Page 14 - THE Journal, March/April 2019
P. 14
14
| MARCH/APRIL 2019
FEATURE |ITTRENDS
“People are surprisingly lax about their own security practices, but they are hypersensitive and concerned about giving data up around their children,” said Kelly Calhoun Williams,
a research vice president at Gartner. “There are complexities in the application of IoT for K-12 that is different than what the typical consumer wants. The presence of IoT is going to continue to increase in school environments and they will overcome sensitivity over time.”
While districts have shown an interest in making their schools more connected through IoT applications, the first area of deployment for many is making school buses into hubs for doing homework and increasing safety visibility for bus drivers.
Mechanics behind connected school buses
According to CoSN’s 2018-2019 Infrastructure Survey, 35 percent of school districts do not provide support for students without broadband access at home. To fill that gap, many school districts are exploring options to outfit school buses with WiFi hotspots to allow students to complete their homework in route to school, field trips or sporting events.
Missouri’s Raytown Quality Schools has found success with implementing WiFi on school buses, but they realized that barriers needed to be placed on the type of information that could be accessed almost immediately. On the first day of the district’s pilot, Kevin Easley, Raytown’s department of transportation director, found students consumed all of the data that his team had budgeted for entire month.
“We chose to allow students access the app store on their phones on the first day that Apple released an iOS update,” Easley said. “After we figured out why we burned through so much data, we took steps to limit the use of the network to things that are only educational.”
Now, students are able to get a seamless experience between using cellular network hotspots on their school buses and getting immediate connectivity through wireless networks as they enter school grounds.

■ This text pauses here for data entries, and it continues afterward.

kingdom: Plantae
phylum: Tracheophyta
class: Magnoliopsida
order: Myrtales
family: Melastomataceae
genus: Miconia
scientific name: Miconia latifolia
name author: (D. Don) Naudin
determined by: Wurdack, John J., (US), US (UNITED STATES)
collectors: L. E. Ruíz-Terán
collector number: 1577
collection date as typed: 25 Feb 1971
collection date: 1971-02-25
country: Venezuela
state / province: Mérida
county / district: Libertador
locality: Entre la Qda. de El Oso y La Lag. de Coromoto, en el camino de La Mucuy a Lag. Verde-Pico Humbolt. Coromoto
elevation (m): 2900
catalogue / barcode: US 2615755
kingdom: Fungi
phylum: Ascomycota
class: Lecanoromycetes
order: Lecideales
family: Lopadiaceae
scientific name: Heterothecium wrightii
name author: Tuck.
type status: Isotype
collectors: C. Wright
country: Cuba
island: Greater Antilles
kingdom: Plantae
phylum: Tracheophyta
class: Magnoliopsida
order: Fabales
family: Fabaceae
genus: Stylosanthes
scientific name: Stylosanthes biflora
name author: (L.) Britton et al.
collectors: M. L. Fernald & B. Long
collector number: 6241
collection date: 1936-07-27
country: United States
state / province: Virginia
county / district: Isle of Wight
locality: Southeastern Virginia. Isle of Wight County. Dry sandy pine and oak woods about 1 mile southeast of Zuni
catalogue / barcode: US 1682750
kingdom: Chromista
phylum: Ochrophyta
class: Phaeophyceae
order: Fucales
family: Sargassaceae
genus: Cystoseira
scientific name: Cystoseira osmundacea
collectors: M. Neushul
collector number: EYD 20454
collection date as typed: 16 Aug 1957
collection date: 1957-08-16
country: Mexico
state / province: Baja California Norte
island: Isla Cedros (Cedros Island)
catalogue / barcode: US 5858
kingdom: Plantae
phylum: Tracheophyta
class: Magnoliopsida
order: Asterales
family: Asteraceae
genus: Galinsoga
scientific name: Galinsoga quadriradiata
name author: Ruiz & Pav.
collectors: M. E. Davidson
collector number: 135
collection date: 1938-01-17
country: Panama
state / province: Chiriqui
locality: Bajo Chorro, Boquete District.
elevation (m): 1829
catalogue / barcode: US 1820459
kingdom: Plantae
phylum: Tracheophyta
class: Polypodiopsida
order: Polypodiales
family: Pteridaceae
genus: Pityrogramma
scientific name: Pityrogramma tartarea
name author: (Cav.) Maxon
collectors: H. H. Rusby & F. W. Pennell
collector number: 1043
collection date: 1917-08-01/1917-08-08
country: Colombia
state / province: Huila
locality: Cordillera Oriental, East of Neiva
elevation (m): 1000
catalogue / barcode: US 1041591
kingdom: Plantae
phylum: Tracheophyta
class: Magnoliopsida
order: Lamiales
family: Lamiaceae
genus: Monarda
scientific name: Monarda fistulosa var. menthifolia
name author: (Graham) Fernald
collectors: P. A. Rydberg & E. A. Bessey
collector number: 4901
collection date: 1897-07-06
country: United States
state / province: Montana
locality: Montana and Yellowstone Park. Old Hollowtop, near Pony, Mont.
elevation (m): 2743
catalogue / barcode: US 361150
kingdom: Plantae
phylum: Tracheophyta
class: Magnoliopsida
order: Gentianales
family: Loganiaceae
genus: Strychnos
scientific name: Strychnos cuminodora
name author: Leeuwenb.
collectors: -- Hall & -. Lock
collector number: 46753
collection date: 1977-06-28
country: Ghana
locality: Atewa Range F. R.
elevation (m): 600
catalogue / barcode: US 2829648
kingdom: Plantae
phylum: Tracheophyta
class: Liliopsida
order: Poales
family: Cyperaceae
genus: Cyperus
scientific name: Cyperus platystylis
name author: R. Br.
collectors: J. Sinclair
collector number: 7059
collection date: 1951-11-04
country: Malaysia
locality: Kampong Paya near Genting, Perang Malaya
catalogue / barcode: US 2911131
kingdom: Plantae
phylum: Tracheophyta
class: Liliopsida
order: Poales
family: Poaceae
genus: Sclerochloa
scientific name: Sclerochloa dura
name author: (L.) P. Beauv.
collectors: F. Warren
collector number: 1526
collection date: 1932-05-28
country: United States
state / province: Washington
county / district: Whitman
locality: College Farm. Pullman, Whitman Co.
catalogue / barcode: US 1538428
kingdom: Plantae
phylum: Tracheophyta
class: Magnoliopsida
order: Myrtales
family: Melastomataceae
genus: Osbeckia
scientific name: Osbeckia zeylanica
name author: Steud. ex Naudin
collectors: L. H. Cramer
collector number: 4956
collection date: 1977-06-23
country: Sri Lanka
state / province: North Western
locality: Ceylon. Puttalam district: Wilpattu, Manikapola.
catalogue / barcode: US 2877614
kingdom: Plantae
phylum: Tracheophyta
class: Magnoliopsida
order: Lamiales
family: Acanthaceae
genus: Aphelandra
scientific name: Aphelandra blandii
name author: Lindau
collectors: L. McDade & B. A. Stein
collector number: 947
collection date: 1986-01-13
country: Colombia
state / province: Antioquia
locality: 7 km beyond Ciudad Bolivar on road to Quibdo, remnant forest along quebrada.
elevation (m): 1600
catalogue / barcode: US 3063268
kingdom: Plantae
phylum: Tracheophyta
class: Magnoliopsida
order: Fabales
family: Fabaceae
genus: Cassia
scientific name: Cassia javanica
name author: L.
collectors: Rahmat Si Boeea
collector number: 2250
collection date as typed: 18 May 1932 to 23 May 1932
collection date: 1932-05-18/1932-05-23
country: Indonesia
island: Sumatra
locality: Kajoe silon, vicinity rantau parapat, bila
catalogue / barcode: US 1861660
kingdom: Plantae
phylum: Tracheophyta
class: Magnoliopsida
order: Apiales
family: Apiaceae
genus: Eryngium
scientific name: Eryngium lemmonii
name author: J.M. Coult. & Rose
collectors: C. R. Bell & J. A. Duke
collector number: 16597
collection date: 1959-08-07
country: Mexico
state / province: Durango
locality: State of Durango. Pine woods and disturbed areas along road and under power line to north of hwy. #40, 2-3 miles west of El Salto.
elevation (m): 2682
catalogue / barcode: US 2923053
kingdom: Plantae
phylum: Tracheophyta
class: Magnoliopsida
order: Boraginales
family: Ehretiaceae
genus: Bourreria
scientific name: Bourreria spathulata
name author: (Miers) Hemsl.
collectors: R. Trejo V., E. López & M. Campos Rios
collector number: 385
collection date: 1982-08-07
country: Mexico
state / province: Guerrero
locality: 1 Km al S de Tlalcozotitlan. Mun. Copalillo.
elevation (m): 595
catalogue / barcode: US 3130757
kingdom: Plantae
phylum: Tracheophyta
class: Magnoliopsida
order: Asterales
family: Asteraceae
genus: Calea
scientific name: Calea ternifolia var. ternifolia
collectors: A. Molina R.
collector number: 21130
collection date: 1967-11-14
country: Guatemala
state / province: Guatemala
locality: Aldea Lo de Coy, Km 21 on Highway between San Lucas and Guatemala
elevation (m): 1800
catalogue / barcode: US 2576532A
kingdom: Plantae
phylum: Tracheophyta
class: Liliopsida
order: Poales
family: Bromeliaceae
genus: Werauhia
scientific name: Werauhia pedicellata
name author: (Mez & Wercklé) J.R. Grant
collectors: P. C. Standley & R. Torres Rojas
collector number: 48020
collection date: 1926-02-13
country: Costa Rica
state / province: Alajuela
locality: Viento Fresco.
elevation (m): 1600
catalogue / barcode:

School bus drivers can also get advantages through the use of connected technology solutions.
Kajeet has developed a SmartBus solution that enables administrators to track buses through GPS, an RFID reader to track when students get on and off the bus and cameras to monitor student activity inside and outside the bus. Companies like Cradlepoint provide the network routers and the connectivity with companies such Verizon and AT&T to make the end-to-end connections.
With school districts gaining the ability to provide Chromebooks and tablets to students for school use, the need to provide connectivity outside the classroom becomes more paramount. Greenville County Schools, the largest school district in South Carolina, recognized that need and deployed WiFi hotspots to its entire 425 bus fleet to give students an additional 28,000 hours of instructional time.
“The WiFi on the buses creates an extension of the classroom. The students know exactly how to log on and can seamlessly continue their school work once on the bus,” said Bill Brown, executive director of Greenville’s education technology services. “Once WiFi is on the bus, it opens up a plethora of other capabilities and a whole new opportunity.”
Implementing IoT in practice
Other IoT solutions can help teachers and administrators inside and outside the classroom. CrisisGO is a platform that allows school staff to build a reliable line of communication through an app to manage public safety crises hosted through Amazon Web Services. The app enables teachers to set off alerts through a panic button, access school emergency plans and submit incident reports to school administrators.
“We are trying to make safety embedded into the daily life at schools and make it as ubiquitous as possible,” said Jim Spicuzza, chief product officer at CrisisGO. “It could be
a sensor that tells you that you have a carbon monoxide problem or a mechanism in the refrigerators in the cafeteria that lets you know about spoiled food. These kinds of IoT solutions are going to make everyone safer while getting embedded into everything that we already do.”